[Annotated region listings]
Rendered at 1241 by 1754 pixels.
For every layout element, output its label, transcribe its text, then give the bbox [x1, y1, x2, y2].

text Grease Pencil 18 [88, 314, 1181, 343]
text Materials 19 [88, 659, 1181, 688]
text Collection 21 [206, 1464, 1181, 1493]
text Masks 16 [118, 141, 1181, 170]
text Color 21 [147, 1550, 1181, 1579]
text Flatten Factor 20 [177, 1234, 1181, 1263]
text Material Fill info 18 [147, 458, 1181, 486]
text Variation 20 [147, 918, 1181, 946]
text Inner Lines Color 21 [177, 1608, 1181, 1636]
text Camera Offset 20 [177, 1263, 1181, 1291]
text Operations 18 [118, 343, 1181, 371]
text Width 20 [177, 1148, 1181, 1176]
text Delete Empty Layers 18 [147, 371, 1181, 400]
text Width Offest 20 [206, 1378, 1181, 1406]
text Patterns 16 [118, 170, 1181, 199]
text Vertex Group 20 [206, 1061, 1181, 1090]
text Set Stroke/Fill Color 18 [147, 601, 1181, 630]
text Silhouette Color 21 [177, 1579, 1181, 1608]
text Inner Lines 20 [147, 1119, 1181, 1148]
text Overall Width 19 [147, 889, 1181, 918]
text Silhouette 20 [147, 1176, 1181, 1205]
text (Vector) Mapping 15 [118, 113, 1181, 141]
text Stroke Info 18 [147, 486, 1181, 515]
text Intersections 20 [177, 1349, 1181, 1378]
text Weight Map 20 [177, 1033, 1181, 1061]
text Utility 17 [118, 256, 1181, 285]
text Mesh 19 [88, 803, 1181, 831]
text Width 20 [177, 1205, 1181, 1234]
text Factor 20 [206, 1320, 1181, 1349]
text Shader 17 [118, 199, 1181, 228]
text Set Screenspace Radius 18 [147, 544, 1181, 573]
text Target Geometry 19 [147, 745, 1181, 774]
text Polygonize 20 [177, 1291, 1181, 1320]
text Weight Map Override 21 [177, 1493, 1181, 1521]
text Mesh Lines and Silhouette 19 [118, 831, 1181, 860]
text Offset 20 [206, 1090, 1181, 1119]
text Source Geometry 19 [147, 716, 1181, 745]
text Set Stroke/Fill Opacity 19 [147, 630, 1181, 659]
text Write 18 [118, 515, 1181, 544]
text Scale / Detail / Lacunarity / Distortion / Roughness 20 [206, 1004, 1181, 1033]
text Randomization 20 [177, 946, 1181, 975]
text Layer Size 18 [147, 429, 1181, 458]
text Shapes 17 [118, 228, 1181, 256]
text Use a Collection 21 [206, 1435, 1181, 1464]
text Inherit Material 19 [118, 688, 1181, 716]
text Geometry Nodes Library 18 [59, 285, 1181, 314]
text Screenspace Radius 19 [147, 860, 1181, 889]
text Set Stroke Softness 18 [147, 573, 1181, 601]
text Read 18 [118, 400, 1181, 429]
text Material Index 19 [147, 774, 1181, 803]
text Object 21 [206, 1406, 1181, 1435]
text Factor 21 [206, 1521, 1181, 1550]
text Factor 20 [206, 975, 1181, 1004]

* Task objective
Copy every line of the material above without changing a single character.

* Expected answer
Rendered at 1241 by 1754 pixels.
For every layout element, output its label, transcribe its text, then give the bbox [x1, y1, x2, y2].

text Grease Pencil 18 [88, 314, 1181, 343]
text Materials 19 [88, 659, 1181, 688]
text Collection 21 [206, 1464, 1181, 1493]
text Masks 16 [118, 141, 1181, 170]
text Color 21 [147, 1550, 1181, 1579]
text Flatten Factor 20 [177, 1234, 1181, 1263]
text Material Fill info 18 [147, 458, 1181, 486]
text Variation 20 [147, 918, 1181, 946]
text Inner Lines Color 21 [177, 1608, 1181, 1636]
text Camera Offset 20 [177, 1263, 1181, 1291]
text Operations 18 [118, 343, 1181, 371]
text Width 20 [177, 1148, 1181, 1176]
text Delete Empty Layers 18 [147, 371, 1181, 400]
text Width Offest 20 [206, 1378, 1181, 1406]
text Patterns 16 [118, 170, 1181, 199]
text Vertex Group 20 [206, 1061, 1181, 1090]
text Set Stroke/Fill Color 18 [147, 601, 1181, 630]
text Silhouette Color 21 [177, 1579, 1181, 1608]
text Inner Lines 20 [147, 1119, 1181, 1148]
text Overall Width 19 [147, 889, 1181, 918]
text Silhouette 20 [147, 1176, 1181, 1205]
text (Vector) Mapping 15 [118, 113, 1181, 141]
text Stroke Info 18 [147, 486, 1181, 515]
text Intersections 20 [177, 1349, 1181, 1378]
text Weight Map 20 [177, 1033, 1181, 1061]
text Utility 17 [118, 256, 1181, 285]
text Mesh 19 [88, 803, 1181, 831]
text Width 20 [177, 1205, 1181, 1234]
text Factor 20 [206, 1320, 1181, 1349]
text Shader 17 [118, 199, 1181, 228]
text Set Screenspace Radius 18 [147, 544, 1181, 573]
text Target Geometry 19 [147, 745, 1181, 774]
text Polygonize 20 [177, 1291, 1181, 1320]
text Weight Map Override 21 [177, 1493, 1181, 1521]
text Mesh Lines and Silhouette 19 [118, 831, 1181, 860]
text Offset 20 [206, 1090, 1181, 1119]
text Source Geometry 19 [147, 716, 1181, 745]
text Set Stroke/Fill Opacity 19 [147, 630, 1181, 659]
text Write 18 [118, 515, 1181, 544]
text Scale / Detail / Lacunarity / Distortion / Roughness 20 [206, 1004, 1181, 1033]
text Randomization 20 [177, 946, 1181, 975]
text Layer Size 18 [147, 429, 1181, 458]
text Shapes 17 [118, 228, 1181, 256]
text Use a Collection 21 [206, 1435, 1181, 1464]
text Inherit Material 19 [118, 688, 1181, 716]
text Geometry Nodes Library 18 [59, 285, 1181, 314]
text Screenspace Radius 19 [147, 860, 1181, 889]
text Set Stroke Softness 18 [147, 573, 1181, 601]
text Read 18 [118, 400, 1181, 429]
text Material Index 19 [147, 774, 1181, 803]
text Object 21 [206, 1406, 1181, 1435]
text Factor 21 [206, 1521, 1181, 1550]
text Factor 20 [206, 975, 1181, 1004]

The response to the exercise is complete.